F.ROOT-SERVERS.NET moved to Beijing?

Todd Underwood toddunder at gmail.com
Sun Oct 2 22:07:14 UTC 2011

valdis, all,

On Sun, Oct 2, 2011 at 6:02 PM,  <Valdis.Kletnieks at vt.edu> wrote:
> On Sun, 02 Oct 2011 17:30:37 EDT, Todd Underwood said:
>> 2) can any root server operator who serves data inside of china verify
>> that the data that they serve have not been rewritten by the great
>> firewall?
> DNSSEC should help this issue dramatically.  This however could be problematic
> if the Chinese govt (or any repressive regime) decides to ban the use of
> technology that allows a user to identify when they're being repressed.

sure, but DNSSEC is still basically unused.

>> 3) does ISC (or <Insert Root Operator Here>) have a plan for
>> monitoring route distribution to ensure that this doesn't happen again
>> (without prompt detection and mitigation)?
> Leaked routes happen  External monitors and looking glasses and filters and
> communities are all things we should probably be doing more of, in order to
> minimize routing bogosity.  But when all is said and done, there's no real way
> to have a dynamic routing protocol like BGP and at the same time *guarantee*
> that some chucklehead NOC monkey won't bollix things up.  At best, we'll be
> able to get to "less than N brown-paper-bag moments per Tier-[12] per annum" for
> some value of N.

yep.  this is a *great* argument *against* running critical
information services on known-malicious network infrastructure, right?

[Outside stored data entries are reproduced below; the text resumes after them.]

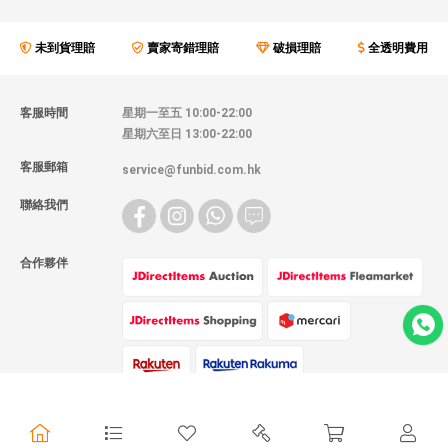
未到貨理賠
賣家寄錯理賠
破損理賠
全透明費用
客服時間
星期一至五 10:00-22:00
星期六至日 13:00-22:00
客服郵箱
service@funbid.com.hk
聯絡我們
合作夥伴
物流方式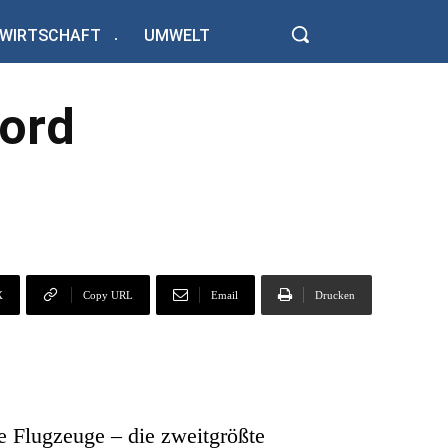
WIRTSCHAFT
UMWELT
kord
X
Copy URL
Email
Drucken
e Flugzeuge – die zweitgrößte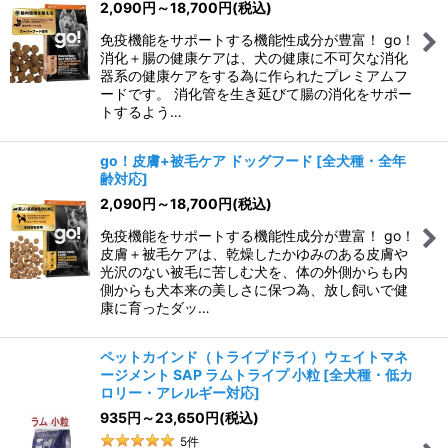
2,090
円
～18,700
円
(税込)
免疫機能をサポートする機能性成分が豊富！ go！
消化＋腸の健康ケアは、犬の健康に不可欠な消化
器系の健康ケアをする為に作られたプレミアムフ
ードです。 消化管を生き延びて腸の消化をサポー
トするよう…
go！皮膚+被毛ケア ドッグフード
[
全犬種・全年
齢対応
]
2,090
円
～18,700
円
(税込)
免疫機能をサポートする機能性成分が豊富！ go！
皮膚＋被毛ケアは、乾燥したかゆみのある皮膚や
光沢のない被毛に苦しむ犬を、体の外側からも内
側からも犬本来の美しさに保つ為、放し飼いで健
康に育ったダッ…
ペットカインド（トライプドライ）ウェイトマネ
ージメント SAP ラムトライプ 小粒
[
全犬種・低カ
ロリー・アレルギー対応
]
935
円
～23,650
円
(税込)
5
件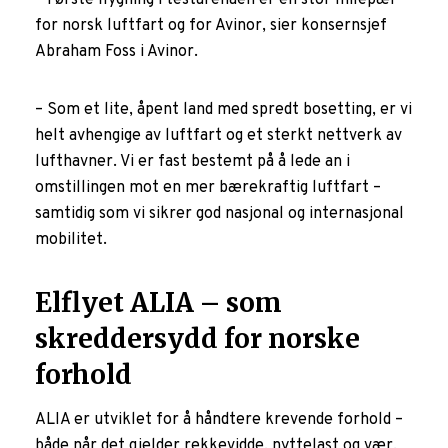
– Første flygning i testarenaen er en stor milepæl
for norsk luftfart og for Avinor, sier konsernsjef
Abraham Foss i Avinor.
– Som et lite, åpent land med spredt bosetting, er vi
helt avhengige av luftfart og et sterkt nettverk av
lufthavner. Vi er fast bestemt på å lede an i
omstillingen mot en mer bærekraftig luftfart –
samtidig som vi sikrer god nasjonal og internasjonal
mobilitet.
Elflyet ALIA – som
skreddersydd for norske
forhold
ALIA er utviklet for å håndtere krevende forhold –
både når det gjelder rekkevidde, nyttelast og vær.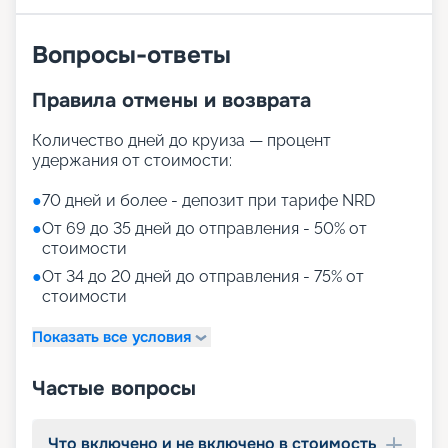
симуляторе серфинга.
Вопросы-ответы
Отправляйтесь в путешествие
вместе с «Круиз.онлайн»
Правила отмены и возврата
Добро пожаловать в уникальное круизное
Количество дней до круиза — процент
путешествие 2026 - 2027 гг. на борту лайнера
удержания от стоимости:
Anthem of the Seas! Наш лайнер представляет
собой не просто судно, а целое мироздание
●
70 дней и более - депозит при тарифе NRD
развлечений, комфорта и передовых технологий,
●
От 69 до 35 дней до отправления - 50% от
призванных сделать ваш отдых незабываемым.
стоимости
Компания «Круиз.онлайн» предлагает вам
выбрать и купить путевку в увлекательное
●
От 34 до 20 дней до отправления - 75% от
приключение вашей мечты прямо на нашем
стоимости
сайте. Наш сервис бронирования круизов
разработан для вашего максимального
Показать все условия
комфорта при планировании путешествия.
Исследуйте фото нашего лайнера, изучайте его
Частые вопросы
планы, характеристики, расписание, описание и
схемы палуб, ознакомьтесь с маршрутами и
условиями проживания, читайте отзывы.
Что включено и не включено в стоимость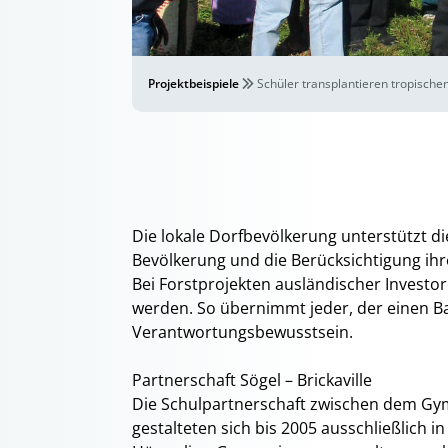
Projektbeispiele
Schüler transplantieren tropische
Die lokale Dorfbevölkerung unterstützt di
Bevölkerung und die Berücksichtigung ihre
Bei Forstprojekten ausländischer Investo
werden. So übernimmt jeder, der einen Bau
Verantwortungsbewusstsein.
Partnerschaft Sögel – Brickaville
Die Schulpartnerschaft zwischen dem Gymn
gestalteten sich bis 2005 ausschließlich 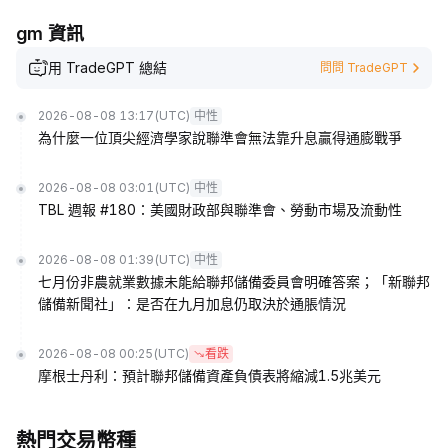
gm 資訊
用 TradeGPT 總結
問問 TradeGPT
2026-08-08 13:17
(UTC)
中性
為什麼一位頂尖經濟學家說聯準會無法靠升息贏得通膨戰爭
2026-08-08 03:01
(UTC)
中性
TBL 週報 #180：美國財政部與聯準會、勞動市場及流動性
2026-08-08 01:39
(UTC)
中性
七月份非農就業數據未能給聯邦儲備委員會明確答案；「新聯邦
儲備新聞社」：是否在九月加息仍取決於通脹情況
2026-08-08 00:25
(UTC)
看跌
摩根士丹利：預計聯邦儲備資產負債表將縮減1.5兆美元
熱門交易幣種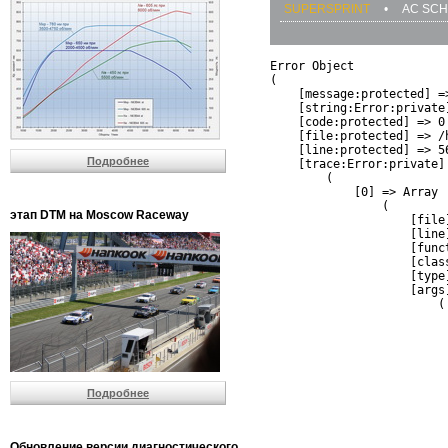
SUPERSPRINT
•
AC SCH
Error Object

(

    [message:protected] =
    [string:Error:private]
    [code:protected] => 0

    [file:protected] => /
    [line:protected] => 56
Подробнее
    [trace:Error:private] 
        (

            [0] => Array

                (

этап DTM на Moscow Raceway
                    [file
                    [line]
                    [funct
                    [clas
                    [type]
                    [args]
                        (

                          
                          
                         
                         
                          
Подробнее
                          
                          
                         
                         
Обновление версии диагностического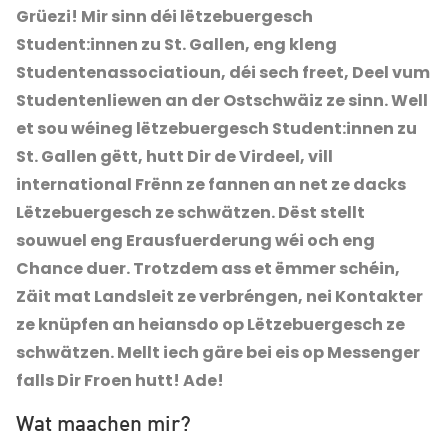
Grüezi! Mir sinn déi lëtzebuergesch
Student:innen zu St. Gallen, eng kleng
Studentenassociatioun, déi sech freet, Deel vum
Studentenliewen an der Ostschwäiz ze sinn. Well
et sou wéineg lëtzebuergesch Student:innen zu
St. Gallen gëtt, hutt Dir de Virdeel, vill
international Frënn ze fannen an net ze dacks
Lëtzebuergesch ze schwätzen. Dëst stellt
souwuel eng Erausfuerderung wéi och eng
Chance duer. Trotzdem ass et ëmmer schéin,
Zäit mat Landsleit ze verbréngen, nei Kontakter
ze knüpfen an heiansdo op Lëtzebuergesch ze
schwätzen. Mellt iech gäre bei eis op Messenger
falls Dir Froen hutt! Ade!
Wat maachen mir?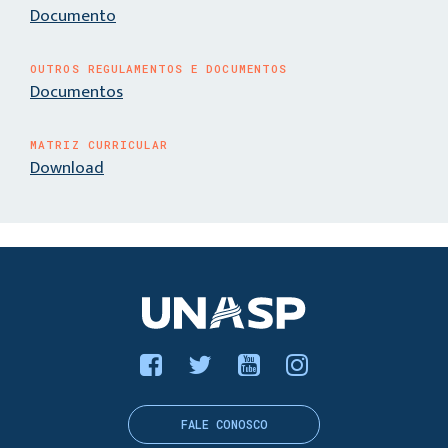
Documento
OUTROS REGULAMENTOS E DOCUMENTOS
Documentos
MATRIZ CURRICULAR
Download
FALE CONOSCO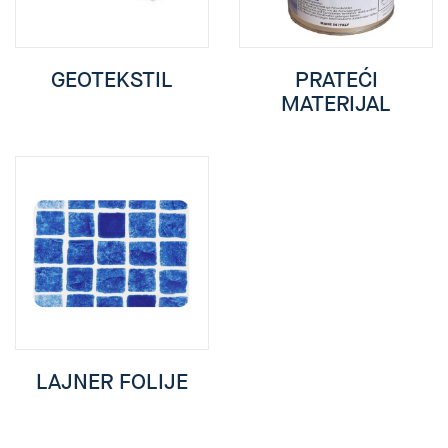
GEOTEKSTIL
PRATEĆI
MATERIJAL
LAJNER FOLIJE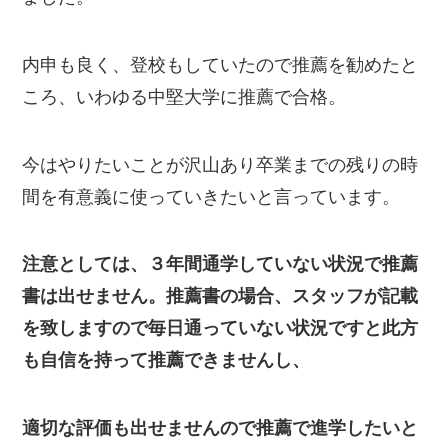
内申も良く、登校もしていたので推薦を勧めたと
ころ、いわゆる中堅大学に推薦で合格。
今はやりたいことが沢山あり卒業までの残りの時
間を有意義に使っていきたいと言っています。
注意としては、３年間通学していない状況で推薦
書は出せません。推薦書の場合、スタッフが記載
を致しますので毎日通っていない状況ですと此方
も自信を持って推薦できませんし、
適切な評価も出せませんので推薦で進学したいと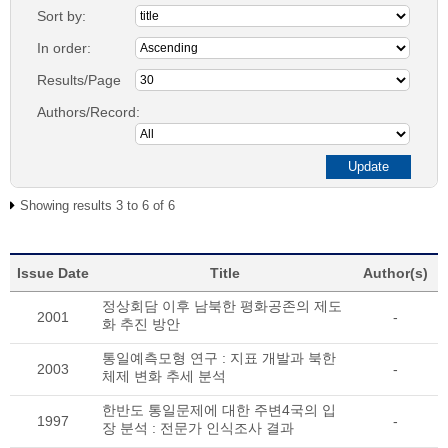
Sort by:
In order:
Results/Page
Authors/Record:
Showing results 3 to 6 of 6
Issue Date
Title
Author(s)
정상회담 이후 남북한 평화공존의 제도
2001
-
화 추진 방안
통일예측모형 연구 : 지표 개발과 북한
2003
-
체제 변화 추세 분석
한반도 통일문제에 대한 주변4국의 입
1997
-
장 분석 : 전문가 인식조사 결과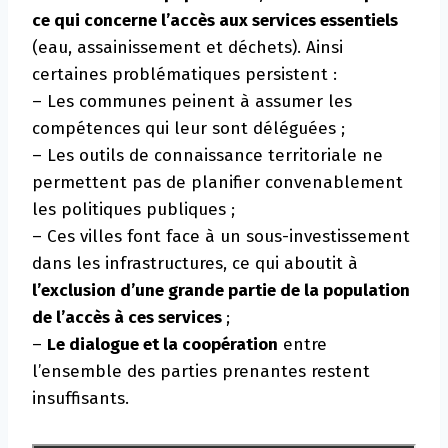
ce qui concerne l’accès aux services essentiels
(eau, assainissement et déchets). Ainsi
certaines problématiques persistent :
– Les communes peinent à assumer les
compétences qui leur sont déléguées ;
– Les outils de connaissance territoriale ne
permettent pas de planifier convenablement
les politiques publiques ;
– Ces villes font face à un sous-investissement
dans les infrastructures, ce qui aboutit à
l’exclusion d’une grande partie de la population
de l’accès à ces services
;
–
Le dialogue et la coopération
entre
l’ensemble des parties prenantes restent
insuffisants.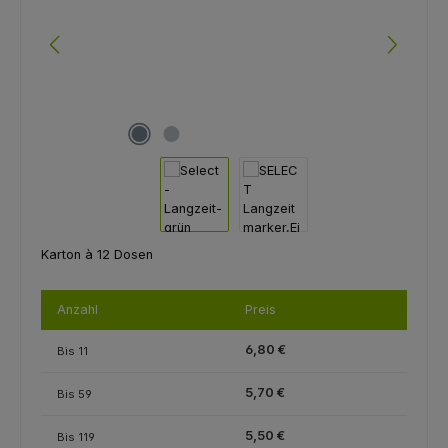
Karton à 12 Dosen
Anzahl
Preis
6,80 €
Bis
11
5,70 €
Bis
59
5,50 €
Bis
119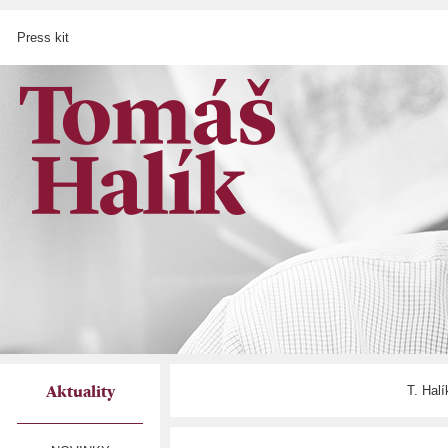
Press kit
T. Hal
Aktuality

i.e.:  if you are sure you're going to be interfered with regularly
and you're positive you can't restrict the damage of that interference
narrowly to the people who were already suffering such interference,
perhaps you should choose to not locate your critical network
information resource on that network.

yes, i'm (again) suggesting that people take seriously not doing root
name service inside of china as long as the great firewall exists.